(MATERIAL TO PROCESS Opens)

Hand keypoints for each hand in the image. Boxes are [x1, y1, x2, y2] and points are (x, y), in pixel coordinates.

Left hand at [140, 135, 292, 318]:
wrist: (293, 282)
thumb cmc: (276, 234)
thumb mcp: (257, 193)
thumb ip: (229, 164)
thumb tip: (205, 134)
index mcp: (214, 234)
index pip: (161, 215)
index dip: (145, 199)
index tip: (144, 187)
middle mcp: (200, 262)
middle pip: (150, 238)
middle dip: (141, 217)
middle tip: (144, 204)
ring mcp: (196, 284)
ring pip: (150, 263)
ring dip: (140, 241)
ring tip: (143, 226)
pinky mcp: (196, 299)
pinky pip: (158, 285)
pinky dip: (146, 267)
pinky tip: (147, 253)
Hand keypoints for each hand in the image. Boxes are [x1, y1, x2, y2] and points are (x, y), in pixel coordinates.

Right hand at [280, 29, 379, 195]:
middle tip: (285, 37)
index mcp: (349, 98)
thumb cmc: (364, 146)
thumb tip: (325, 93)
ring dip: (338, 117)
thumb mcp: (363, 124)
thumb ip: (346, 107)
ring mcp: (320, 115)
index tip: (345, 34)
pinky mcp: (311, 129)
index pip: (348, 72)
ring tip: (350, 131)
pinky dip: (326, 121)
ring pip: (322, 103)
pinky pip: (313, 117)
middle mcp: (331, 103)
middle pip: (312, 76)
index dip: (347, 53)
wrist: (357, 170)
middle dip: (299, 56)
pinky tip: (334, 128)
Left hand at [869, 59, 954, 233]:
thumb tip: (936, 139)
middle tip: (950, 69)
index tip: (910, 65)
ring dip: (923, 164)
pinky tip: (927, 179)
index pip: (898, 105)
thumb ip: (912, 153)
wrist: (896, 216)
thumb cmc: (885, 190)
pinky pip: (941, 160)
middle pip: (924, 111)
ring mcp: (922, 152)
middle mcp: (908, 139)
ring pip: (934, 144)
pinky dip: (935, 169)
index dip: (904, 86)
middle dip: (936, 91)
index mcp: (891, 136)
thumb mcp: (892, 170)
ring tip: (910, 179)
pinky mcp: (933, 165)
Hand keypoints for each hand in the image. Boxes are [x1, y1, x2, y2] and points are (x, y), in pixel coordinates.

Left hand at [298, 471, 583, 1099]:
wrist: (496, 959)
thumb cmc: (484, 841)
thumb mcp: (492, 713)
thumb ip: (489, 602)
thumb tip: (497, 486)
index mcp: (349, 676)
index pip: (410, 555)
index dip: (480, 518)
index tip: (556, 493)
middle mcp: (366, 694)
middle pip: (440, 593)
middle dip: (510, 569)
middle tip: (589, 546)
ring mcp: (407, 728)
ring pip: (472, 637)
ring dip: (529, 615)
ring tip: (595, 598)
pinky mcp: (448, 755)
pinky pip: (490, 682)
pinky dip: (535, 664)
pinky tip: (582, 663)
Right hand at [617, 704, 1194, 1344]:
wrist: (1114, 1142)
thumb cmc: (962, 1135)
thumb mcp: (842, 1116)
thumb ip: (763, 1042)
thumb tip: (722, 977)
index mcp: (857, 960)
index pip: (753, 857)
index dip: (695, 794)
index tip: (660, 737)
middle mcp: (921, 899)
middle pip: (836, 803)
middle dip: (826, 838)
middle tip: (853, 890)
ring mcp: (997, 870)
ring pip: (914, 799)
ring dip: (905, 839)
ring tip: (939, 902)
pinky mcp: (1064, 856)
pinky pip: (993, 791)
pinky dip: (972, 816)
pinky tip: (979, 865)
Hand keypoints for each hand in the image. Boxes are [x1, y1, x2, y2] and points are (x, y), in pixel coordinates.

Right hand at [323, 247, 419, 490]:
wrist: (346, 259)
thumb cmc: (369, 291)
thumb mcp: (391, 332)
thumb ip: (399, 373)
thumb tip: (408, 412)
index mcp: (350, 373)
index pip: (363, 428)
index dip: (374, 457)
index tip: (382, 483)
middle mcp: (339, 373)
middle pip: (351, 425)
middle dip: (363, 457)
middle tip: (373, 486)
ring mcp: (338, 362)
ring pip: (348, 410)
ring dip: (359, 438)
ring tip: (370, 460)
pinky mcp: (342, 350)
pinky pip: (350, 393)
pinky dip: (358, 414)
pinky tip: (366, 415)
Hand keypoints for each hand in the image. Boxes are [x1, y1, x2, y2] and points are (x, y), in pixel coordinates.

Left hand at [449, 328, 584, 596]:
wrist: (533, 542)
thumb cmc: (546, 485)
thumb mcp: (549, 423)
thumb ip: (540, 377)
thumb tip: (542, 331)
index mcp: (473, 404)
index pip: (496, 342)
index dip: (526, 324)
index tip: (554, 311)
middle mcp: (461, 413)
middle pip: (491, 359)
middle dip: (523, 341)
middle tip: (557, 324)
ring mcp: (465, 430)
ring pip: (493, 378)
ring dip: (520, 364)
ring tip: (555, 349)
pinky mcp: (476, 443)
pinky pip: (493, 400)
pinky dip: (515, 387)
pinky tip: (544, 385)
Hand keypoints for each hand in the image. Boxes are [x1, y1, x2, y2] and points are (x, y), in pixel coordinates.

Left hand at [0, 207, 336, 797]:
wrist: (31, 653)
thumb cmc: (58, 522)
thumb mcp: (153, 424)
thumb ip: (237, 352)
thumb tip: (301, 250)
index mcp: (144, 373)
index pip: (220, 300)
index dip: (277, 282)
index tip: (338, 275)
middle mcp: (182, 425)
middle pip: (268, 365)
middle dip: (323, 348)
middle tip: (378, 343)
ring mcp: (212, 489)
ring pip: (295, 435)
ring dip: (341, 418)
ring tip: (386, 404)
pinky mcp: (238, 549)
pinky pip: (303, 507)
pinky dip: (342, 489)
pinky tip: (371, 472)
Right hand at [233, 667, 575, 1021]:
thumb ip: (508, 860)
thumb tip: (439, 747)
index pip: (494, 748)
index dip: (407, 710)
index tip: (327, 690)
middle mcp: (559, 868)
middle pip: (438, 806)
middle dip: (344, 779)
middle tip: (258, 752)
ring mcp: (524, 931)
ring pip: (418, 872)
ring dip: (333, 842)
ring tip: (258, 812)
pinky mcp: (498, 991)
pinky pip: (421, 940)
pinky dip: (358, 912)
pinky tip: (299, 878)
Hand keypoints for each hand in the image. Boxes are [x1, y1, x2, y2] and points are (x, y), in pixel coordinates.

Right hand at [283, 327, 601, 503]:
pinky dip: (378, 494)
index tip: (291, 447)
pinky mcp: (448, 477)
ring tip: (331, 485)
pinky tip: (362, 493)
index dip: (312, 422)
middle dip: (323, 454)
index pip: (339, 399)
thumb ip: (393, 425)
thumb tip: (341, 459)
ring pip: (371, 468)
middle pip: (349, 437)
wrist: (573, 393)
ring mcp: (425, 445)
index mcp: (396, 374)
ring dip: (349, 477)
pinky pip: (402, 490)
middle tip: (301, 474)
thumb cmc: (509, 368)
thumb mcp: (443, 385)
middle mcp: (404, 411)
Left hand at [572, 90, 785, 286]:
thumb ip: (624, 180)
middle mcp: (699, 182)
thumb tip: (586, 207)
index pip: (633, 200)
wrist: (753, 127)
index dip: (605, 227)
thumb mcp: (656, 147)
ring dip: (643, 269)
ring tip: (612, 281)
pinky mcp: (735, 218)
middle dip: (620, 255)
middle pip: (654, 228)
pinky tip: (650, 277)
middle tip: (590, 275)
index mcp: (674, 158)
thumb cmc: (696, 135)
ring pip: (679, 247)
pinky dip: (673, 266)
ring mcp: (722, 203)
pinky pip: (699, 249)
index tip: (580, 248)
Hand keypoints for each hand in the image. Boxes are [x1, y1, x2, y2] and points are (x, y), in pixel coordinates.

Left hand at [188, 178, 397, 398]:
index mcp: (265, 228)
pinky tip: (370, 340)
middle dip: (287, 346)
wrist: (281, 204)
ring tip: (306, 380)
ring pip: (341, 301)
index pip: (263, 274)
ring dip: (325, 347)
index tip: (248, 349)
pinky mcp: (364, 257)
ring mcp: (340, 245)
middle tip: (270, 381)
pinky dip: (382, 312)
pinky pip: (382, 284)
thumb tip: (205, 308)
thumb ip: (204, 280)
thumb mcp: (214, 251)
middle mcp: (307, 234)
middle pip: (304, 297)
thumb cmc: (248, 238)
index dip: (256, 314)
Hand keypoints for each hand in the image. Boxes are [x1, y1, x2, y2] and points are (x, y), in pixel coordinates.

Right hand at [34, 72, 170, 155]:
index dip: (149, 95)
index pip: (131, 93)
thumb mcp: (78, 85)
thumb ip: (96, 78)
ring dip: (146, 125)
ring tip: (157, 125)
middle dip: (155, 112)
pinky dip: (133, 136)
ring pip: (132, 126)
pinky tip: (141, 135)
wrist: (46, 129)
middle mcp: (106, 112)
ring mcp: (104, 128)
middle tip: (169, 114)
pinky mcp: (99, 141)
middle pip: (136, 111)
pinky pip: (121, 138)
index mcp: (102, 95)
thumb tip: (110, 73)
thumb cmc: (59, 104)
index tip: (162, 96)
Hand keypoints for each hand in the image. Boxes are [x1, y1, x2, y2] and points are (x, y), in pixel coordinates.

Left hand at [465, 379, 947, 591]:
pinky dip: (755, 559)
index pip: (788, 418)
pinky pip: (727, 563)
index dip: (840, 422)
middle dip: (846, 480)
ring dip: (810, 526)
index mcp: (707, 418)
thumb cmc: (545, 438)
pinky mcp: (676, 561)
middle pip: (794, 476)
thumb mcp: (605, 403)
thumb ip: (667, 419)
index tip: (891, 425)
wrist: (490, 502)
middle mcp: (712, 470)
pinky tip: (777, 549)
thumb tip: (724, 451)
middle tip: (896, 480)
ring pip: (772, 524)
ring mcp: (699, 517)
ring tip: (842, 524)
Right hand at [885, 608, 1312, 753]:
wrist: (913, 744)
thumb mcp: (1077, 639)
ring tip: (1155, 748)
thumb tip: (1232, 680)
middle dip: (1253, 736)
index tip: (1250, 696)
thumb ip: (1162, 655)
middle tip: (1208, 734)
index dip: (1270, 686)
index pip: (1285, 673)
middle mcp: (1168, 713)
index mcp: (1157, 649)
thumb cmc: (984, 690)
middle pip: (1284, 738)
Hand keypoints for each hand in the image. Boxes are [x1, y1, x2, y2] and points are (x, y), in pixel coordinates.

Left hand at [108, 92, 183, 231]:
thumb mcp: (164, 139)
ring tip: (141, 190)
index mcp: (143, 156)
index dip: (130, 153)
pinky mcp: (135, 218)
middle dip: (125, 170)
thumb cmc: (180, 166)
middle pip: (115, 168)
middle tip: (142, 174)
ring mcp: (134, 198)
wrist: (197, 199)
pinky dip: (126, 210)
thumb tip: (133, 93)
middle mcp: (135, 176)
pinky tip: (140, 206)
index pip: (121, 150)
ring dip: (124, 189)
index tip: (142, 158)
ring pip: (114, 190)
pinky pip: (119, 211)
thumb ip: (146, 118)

(MATERIAL TO PROCESS Closes)

## [EXERCISE AIM]
Using the data above, reproduce exactly the lines from the line that contains "ring pip: (150, 263)" through the line that contains "pinky tip: (582, 663)", including both.

## [RESPONSE TO THIS EXERCISE]
ring pip: (150, 263)
ring dip: (140, 241)
ring tip: (143, 226)
pinky mcp: (196, 299)
pinky pip: (158, 285)
pinky dip: (146, 267)
pinky tip: (147, 253)
Hand keypoints for each hand in the image. Boxes are [x1, y1, x2, y2] and points are (x, y), in pixel coordinates.

Right hand at [280, 29, 379, 195]:
middle tip: (285, 37)
index mcp: (349, 98)
thumb cmc: (364, 146)
thumb tip: (325, 93)
ring dip: (338, 117)
thumb mcp: (363, 124)
thumb ip: (346, 107)
ring mcp: (320, 115)
index tip: (345, 34)
pinky mcp: (311, 129)
index pip: (348, 72)
ring tip: (350, 131)
pinky dip: (326, 121)
ring pip: (322, 103)
pinky pip: (313, 117)
middle mcp: (331, 103)
middle pip: (312, 76)
index dip: (347, 53)
wrist: (357, 170)
middle dip: (299, 56)
pinky tip: (334, 128)
Left hand at [869, 59, 954, 233]:
thumb tip: (936, 139)
middle tip: (950, 69)
index tip: (910, 65)
ring dip: (923, 164)
pinky tip: (927, 179)
index pip: (898, 105)
thumb ip: (912, 153)
wrist: (896, 216)
thumb cmc: (885, 190)
pinky pip: (941, 160)
middle pip: (924, 111)
ring mcp: (922, 152)
middle mcp: (908, 139)
ring pip: (934, 144)
pinky dip: (935, 169)
index dip: (904, 86)
middle dip: (936, 91)
index mcp: (891, 136)
thumb mcp: (892, 170)
ring tip: (910, 179)
pinky mcp: (933, 165)
Hand keypoints for each hand in the image. Boxes are [x1, y1, x2, y2] and points are (x, y), in pixel coordinates.

Left hand at [298, 471, 583, 1099]:
wrist: (496, 959)
thumb cmc: (484, 841)
thumb mcp: (492, 713)
thumb ip: (489, 602)
thumb tip: (497, 486)
index mcp: (349, 676)
index pip: (410, 555)
index dip: (480, 518)
index tip: (556, 493)
middle mcp: (366, 694)
middle pip: (440, 593)
middle dip: (510, 569)
middle tip: (589, 546)
ring mcp: (407, 728)
ring pip: (472, 637)
ring dip: (529, 615)
ring tip: (595, 598)
pinky mcp: (448, 755)
pinky pip: (490, 682)
pinky dip: (535, 664)
pinky tip: (582, 663)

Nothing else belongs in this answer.